While Gates emphasizes the X-Box is a gaming platform, he also commented only loosely on the fact that X-Box is, basically, a PC. Because it runs on a Windows 2000 kernel with DirectX, developers will be able to create a game as one piece of software for the bulk of their development. They will need to make only minor modifications to port the program to each platform, the X-Box and PC. However, you can't run existing PC games on the X-Box.

Game developers like Zac Southard, a programmer for Alpha Squadron, see a lot of potential with X-Box for PC gaming.

"There are so many games developed for Windows, it'd be great if it's easy to port a game [to X-Box,]" Southard says.

Graphics board developer 3dfx Interactive doesn't make the graphics hardware for the X-Box, but the company considers the X-Box a breakthrough for PC gaming. It's not simply a new console, representatives say.

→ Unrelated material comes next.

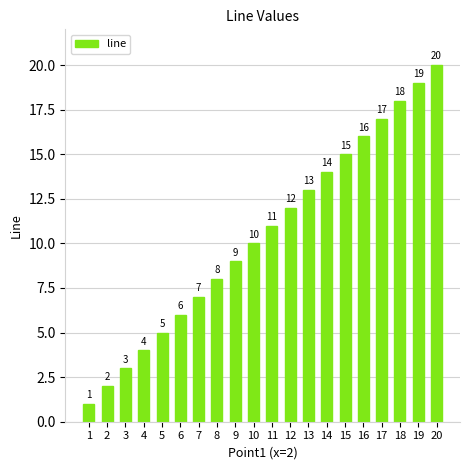

Reading left to right, extract all data points from this chart.

1	2	3	4	5	6	7	8	9	10	11	12	13	14	15	16	17	18	19	20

"The more [X-Box] is identical to Windows, the better for the PC platform," says Peter Wicher, director of product marketing at 3dfx Interactive. "We could now have an abundance of new content."

NVidia codeveloped the graphics chip, and executives say they're excited by Microsoft's understanding of consumers.

"They're software guys, and they do more than anyone else to enable mass-market multimedia," says Michael Hara, Nvidia's vice president of corporate marketing.

Hurry Up and Wait

Still, after the flash of the demonstrations wore off, some expressed doubt that Microsoft can really deliver a quality hardware device with a stable platform. And others note that graphics for a low-resolution television are very different from that of the PC.

"Microsoft brings a lot of money and muscle to gaming," Wicher says. "We'll see how well it does this time with hardware."

Microsoft says developer information will be posted on an X-Box Web site soon. In April the company will release a beta version of DirectX 8, which game developers will use to prepare software for the new platform. But the company didn't say how soon anyone outside of Microsoft could take the controls of an X-Box, even in a prototype version.